It’s a TRAP
In Idiots & Robots, Kristin Hooker raises and answers several very important questions, including:
- Are there demons?
- Can demons possess robots?
- If a company developed robots that were capable of replacing most of the workforce, would the executives of said company stop there, or would make it worse?
You’ll have to read the book for details, but suffice it to say that the answer to four of those five questions is “Absolutely.”
But employers aren’t waiting until the year 2028 to fuck over employees, because they have plenty of lower-tech ways to do so. Recall if you will that time a sub-par sandwich chain required its food service workers to sign two-year non-compete agreements that prevented them from working at any other place that serves sandwiches, subs, pitas or wraps.

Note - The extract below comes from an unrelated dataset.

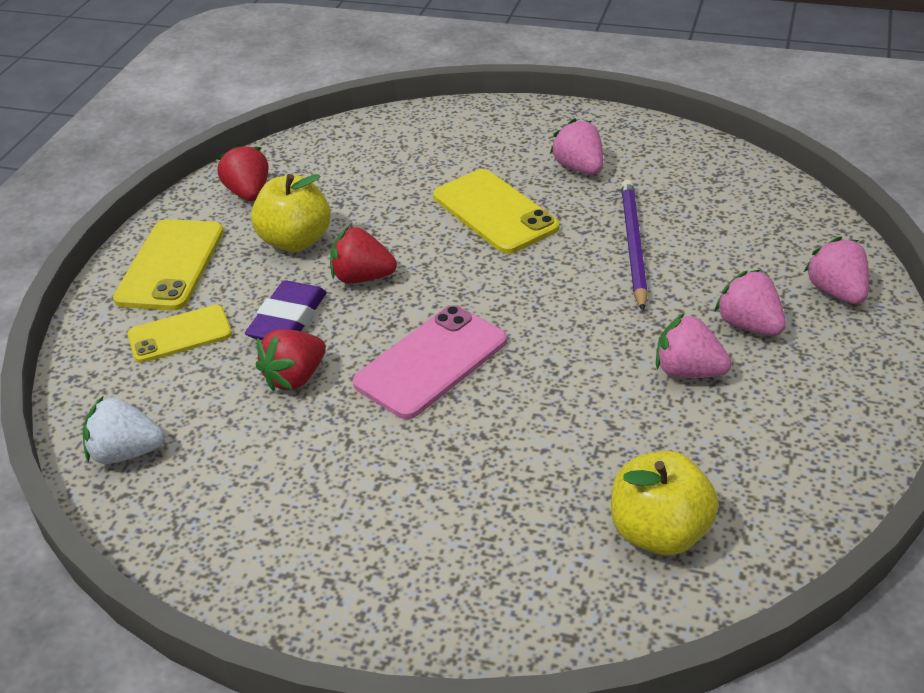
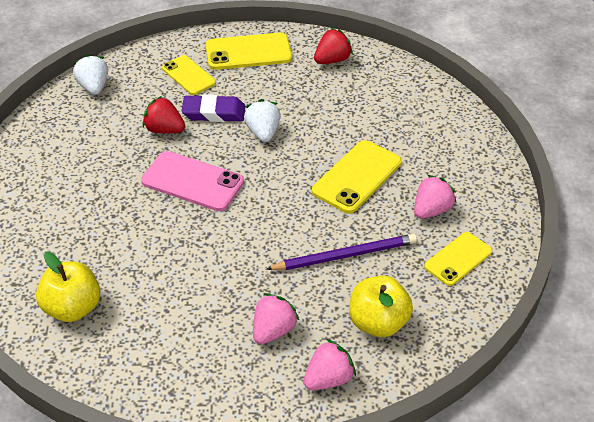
camera: 70 degrees right, 5 degrees up
yellow apple [251,174,331,252] -> yellow apple moved to [349,276,413,337]
red strawberry [330,227,397,284] -> white strawberry [244,99,281,142]
pink strawberry [656,313,732,378] -> none
none -> yellow phone [424,232,492,286]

But there are more ways to make people stay at jobs they don’t like without improving the conditions that cause employees to leave. For example, there are Training Repayment Agreement Provisions (TRAPs). They may make sense for things like paying for an employee to learn to fly an airplane or perform a new surgical technique, but not so much for things like dog grooming. Especially if the employer doesn’t mention the training or the cost and the need to repay until the employee gives notice. Essentially, training repayment without the employee’s agreement, because contracts aren’t for little people.

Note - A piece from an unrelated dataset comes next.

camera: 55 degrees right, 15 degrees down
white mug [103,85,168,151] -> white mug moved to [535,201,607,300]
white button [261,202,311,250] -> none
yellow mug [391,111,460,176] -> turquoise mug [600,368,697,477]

Bosses in industries such as retail, health care and logistics are reverting to an old tactic and trapping people in miserable jobs by threatening to saddle them with debt if they quit. Workers across the United States in fields ranging from nursing to trucking have been discouraged from leaving jobs they hate or can’t afford to keep because employers vow to charge them for training costs if they quit before an arbitrary deadline.
[…]
Two workers who are being threatened with thousands of dollars in bills through the enforcement of TRAPs appeared before the banking committee on September 7. BreAnn Scally, the lead plaintiff in the class action against PetSmart, told lawmakers about how she was left owing $5,500 to the company for a dog “Grooming Academy” that was initially advertised as free. Registered nurse Cassie Pennings testified about being stuck with $7,500, “more than six months’ rent,” after leaving one hospital job because she was appalled by staffing ratios during the COVID-19 pandemic and didn’t want to be complicit in neglecting patients.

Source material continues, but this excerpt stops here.